Our search for filarial infections in S. turgaicum was initially based on the size of the PCR product and finally sequencing of two positive specimens. Although both methods have their own relative value, the results of the study could be strengthened by increasing the number of sequenced specimens and by using other identification markers. The species identity of the microfilariae could not be determined, either because similar sequences were absent from GenBank or the species is unknown. Our two Onchocerca sequences were clustered in the O. fasciataO. volvulus lineage. Onchocerca fasciata, a subcutaneous filarial nematode, is the most common Onchocerca species in camelids22, and the pathology has been studied in detail in camels from central and southern Iran23. In Asia, Yemen is the only country where Onchocerca volvulus is known; the associated disease, human onchocerciasis, mainly affects rural communities near streams in western governorates24. Simulium turgaicum has multiple hosts, including humans, dogs, bovids, and birds; the majority of specimens (ca. 70%) feed on humans and/or dogs in Iran’s Aras River Basin, and 20% of the specimens show mixed dog and human blood in their guts2. Future studies, in addition to determining the species identity of the microfilariae in our study, should focus on the anthroponotic or zoonotic origin of these parasites and their clinical symptoms in animals and humans.

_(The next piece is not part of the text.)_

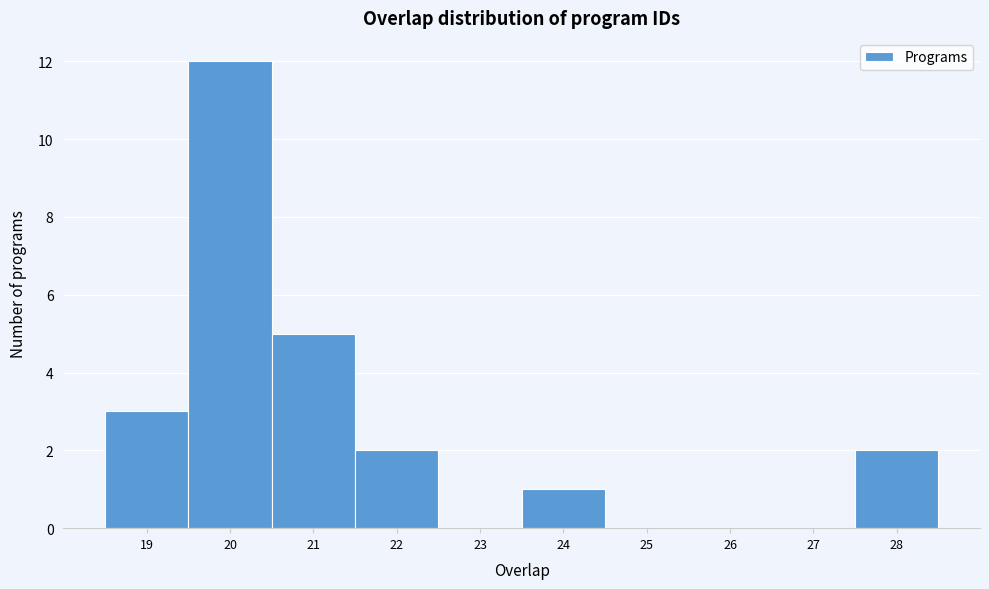

Over which range of the x-axis is the bar tallest?

19.5 to 20.5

In Iran, for example, a case of human ocular onchocerciasis caused by O. lupi has been reported from the center of the country25.

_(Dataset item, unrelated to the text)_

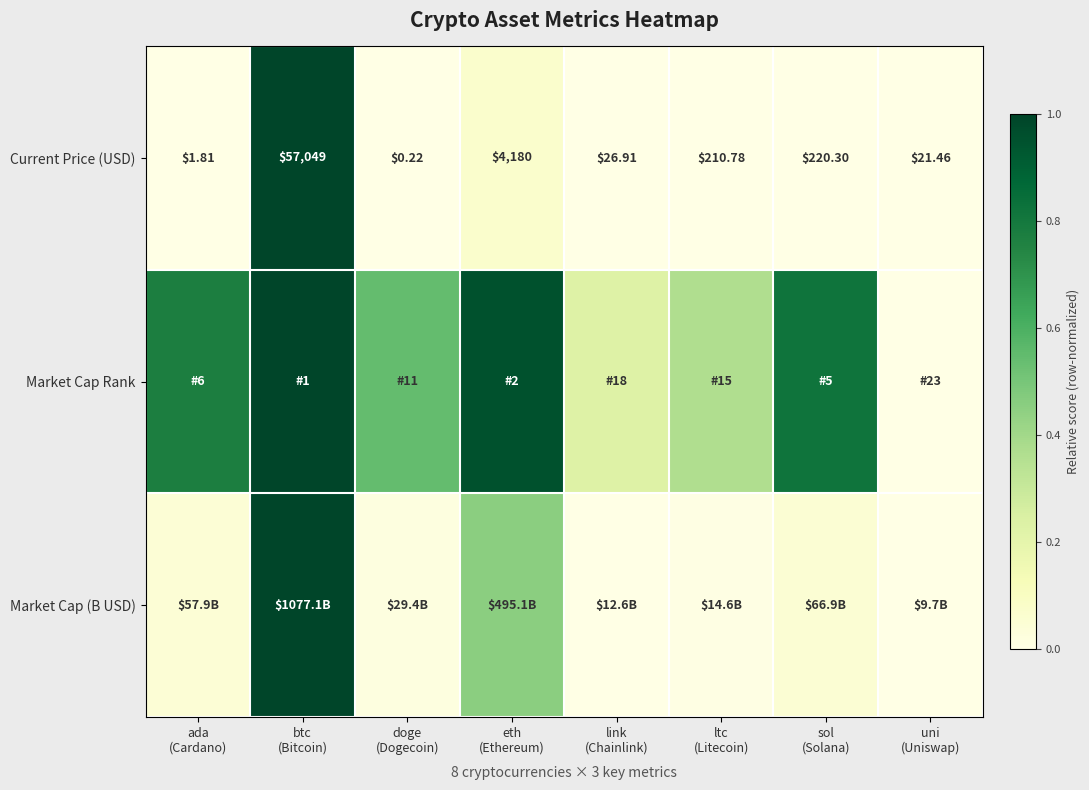

True or false: Market Cap (B USD) has a value of 0.0 at doge (Dogecoin).

False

After being ingested by black flies, development of the microfilariae is temperature dependent to the L3 stage. Onchocerca volvulus can reach its infectious stage in different Simulium species at a temperature of 16.3–30.5 °C within 5–13 days7. Accordingly, the ADD required and generated for nematode development were calculated as 58 and 1313 degree days, respectively, which seems sufficient for the development of the unknown Onchocerca species in S. turgaicum. Thus, S. turgaicum has the potential to support larval development of the parasite to the infective stage in nature. The entomological, parasitological, and phenological factors during July and August are favorable to the occurrence of onchocerciasis in the region (Fig. 3). In these months, the population of S. turgaicum, nematode infection rate, and ADD are highest and rainfall in the region is lowest. At temperatures above 25°C, parasite development takes less than 7 days and, assuming a 3.5 day gonotrophic cycle and infection in the first bite, the fly can transmit L3 in its second gonotrophic cycle7. At lower temperatures, however, the transition occurs in the third blood feeding when the fly is about 8–10 days old1. Although each species needs a certain number of degree days to complete its growth, the values computed in our study provide estimates for the temperature requirements of the Onchocerca species to develop in Simulium turgaicum. The thermal requirements of the vector also should be considered. Although thermal tolerances are available for some species of black flies26, no data are available for S. turgaicum. With our results and the subsequent discovery of the additional necessary information, an understanding of the SimuliumOnchocerca relationships in the Aras River Basin should permit control measures, when needed, for both the vector and the parasite.

Conclusion

Although many species in the genus Simulium are putative vectors of Onchocerca spp., many of the vectors and parasites remain unknown. We identified an Onchocerca parasite from S. turgaicum and suggested the time that entomological, parasitological, and environmental factors are ideal for establishment of the disease cycle in the Aras River Basin. More research, however, is required to demonstrate transmission of this filarial nematode in nature by S. turgaicum.